Campania, così la magistratura ha condizionato la politica

«Nella nostra storia le vicende giudiziarie hanno condizionato la politica, e non solo quella. Mi ritrovo con quanto detto dal giurista Sabino Cassese: il potere giudiziario è diventato un nuovo potere. Un potere alternativo, e ciò dovuto anche al fatto che nel frattempo si è indebolita la funzione della politica». Il professor Luigi Musella, docente di Storia contemporanea all’università Federico II di Napoli, accetta di compiere con il Riformista una riflessione su come inchieste e processi hanno finito per interferire sul corso della storia e della storia politica del nostro territorio e su come spesso processi e inchieste vengono strumentalizzati. «La politica ha perso il suo ruolo all’interno della società civile – aggiunge il professor Musella – Se paragoniamo gli anni Sessanta agli anni Novanta, è evidente che nel tempo, all’interno della cultura delle persone comuni, è venuta meno l’importanza della politica che, indebolendosi, ha subìto gli effetti della profonda trasformazione del sistema economico e del processo di globalizzazione che ha fortemente ridotto il ruolo degli Stati-nazione. Mentre un tempo l’economia aveva molto bisogno dell’aiuto e dell’intervento dello Stato, la globalizzazione ha depotenziato il ruolo dello Stato rispetto all’economia riducendo l’importanza della politica».

Restringendo il campo sullo scenario campano, da Tangentopoli alla maxi-inchiesta sul ciclo dei rifiuti in Campania si arriva alle più recenti indagini su politici e amministratori pubblici, e da ultima – in ordine di tempo – l’inchiesta che vede indagato il presidente della Regione Vincenzo De Luca e di cui è stata diffusa la notizia proprio in questi giorni di campagna elettorale per le regionali, nonostante l’inchiesta risalga a tre anni fa. «Più che le indagini o il processo in sé è l’uso che se ne fa nell’opinione pubblica», spiega Musella sottolineando come i condizionamenti arrivino anche dai riflessi esterni delle vicende giudiziarie. «Quanti processi – ricorda – sono iniziati con enormi scandali e si sono risolti sul piano giudiziario dopo moltissimi anni e con poco o nulla di fatto, ma dopo che il politico è stato comunque delegittimato di fronte all’opinione pubblica». Sullo sfondo di illegalità vere o presunte, si staglia poi un problema culturale. Di qui l’indebolimento della politica, la compressione dei diritti, strumentalizzazioni ed esercizi di potere.

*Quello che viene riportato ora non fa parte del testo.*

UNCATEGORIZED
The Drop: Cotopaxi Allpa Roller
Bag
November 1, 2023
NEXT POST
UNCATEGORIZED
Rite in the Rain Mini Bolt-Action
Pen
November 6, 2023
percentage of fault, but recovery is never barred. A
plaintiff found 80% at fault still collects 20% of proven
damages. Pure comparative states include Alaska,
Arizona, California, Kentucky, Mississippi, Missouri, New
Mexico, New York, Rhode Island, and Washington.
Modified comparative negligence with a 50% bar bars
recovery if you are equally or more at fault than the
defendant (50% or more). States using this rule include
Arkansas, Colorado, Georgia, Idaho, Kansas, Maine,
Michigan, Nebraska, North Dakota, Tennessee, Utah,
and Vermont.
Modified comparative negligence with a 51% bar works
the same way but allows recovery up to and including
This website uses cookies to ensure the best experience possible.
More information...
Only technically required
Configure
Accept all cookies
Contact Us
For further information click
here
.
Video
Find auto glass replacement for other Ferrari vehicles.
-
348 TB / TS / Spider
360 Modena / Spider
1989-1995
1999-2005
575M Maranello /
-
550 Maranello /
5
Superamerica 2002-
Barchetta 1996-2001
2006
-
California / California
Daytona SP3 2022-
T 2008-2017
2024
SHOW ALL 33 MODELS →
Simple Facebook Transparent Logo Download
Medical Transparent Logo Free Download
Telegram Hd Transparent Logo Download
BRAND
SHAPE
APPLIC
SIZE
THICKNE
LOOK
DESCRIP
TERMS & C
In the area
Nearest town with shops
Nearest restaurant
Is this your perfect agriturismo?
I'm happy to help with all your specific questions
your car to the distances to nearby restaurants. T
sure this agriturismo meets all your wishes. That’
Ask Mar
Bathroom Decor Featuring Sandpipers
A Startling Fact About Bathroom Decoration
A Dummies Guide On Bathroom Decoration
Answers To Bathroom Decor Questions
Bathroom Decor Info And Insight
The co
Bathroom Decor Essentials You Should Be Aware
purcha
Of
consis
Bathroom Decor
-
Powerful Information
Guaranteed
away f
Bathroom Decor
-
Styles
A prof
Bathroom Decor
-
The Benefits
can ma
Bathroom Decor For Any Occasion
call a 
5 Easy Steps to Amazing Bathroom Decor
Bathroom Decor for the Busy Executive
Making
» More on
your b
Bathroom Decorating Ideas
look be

«Il problema culturale c’è e non solo nella politica, c’è nell’intera società civile, anche in Campania – sottolinea il professor Musella – Ci sono debolezza, disinteresse per la cosa pubblica, scarsa attenzione ai problemi reali. Anche nei giovani, basti pensare agli anni Cinquanta e Sessanta. Allora la cultura era ritenuta la premessa per la politica, non si poteva concepire un’azione o un impegno senza conoscere i fatti sui quali si voleva intervenire. Ora invece non è più così. Ora imperversano populismo e moralismo – aggiunge il docente di Storia contemporanea – A partire dalla fine degli anni Settanta, di fronte a un indebolirsi delle idee, si è sviluppato un moralismo fine a se stesso. Ma la morale è una premessa, non può essere un contenuto della politica. La politica dovrebbe essere laica, non moralista, e mi riferisco alla politica di destra come di quella di sinistra».

Il professor Musella parla di «decadenza culturale a tutti i livelli», di una crisi sociale e culturale «che è sotto occhi di tutti». L’argine della legalità diventa sempre più labile, il potere giudiziario assume potere, i processi sono spettacolarizzati. Quali proposte? «Intanto servirebbe quello che di cui parlavano i vecchi politici – risponde Musella – Ridare dignità alla politica intesa in senso alto, con competenza, efficienza e nuove idee. Perché un altro limite della classe politica italiana è quello di ragionare come se il mondo si fosse fermato a quarant’anni fa, cosa che non è possibile. Bisogna abbandonare la filosofia personalistica e individualistica, spesso anche troppo clientelare. La politica – conclude Musella – deve tornare a essere capace di compiere un’analisi laica e strutturale del Paese e deve ritrovare dignità, solo così il potere giudiziario, come altri poteri, verrebbero ridimensionati».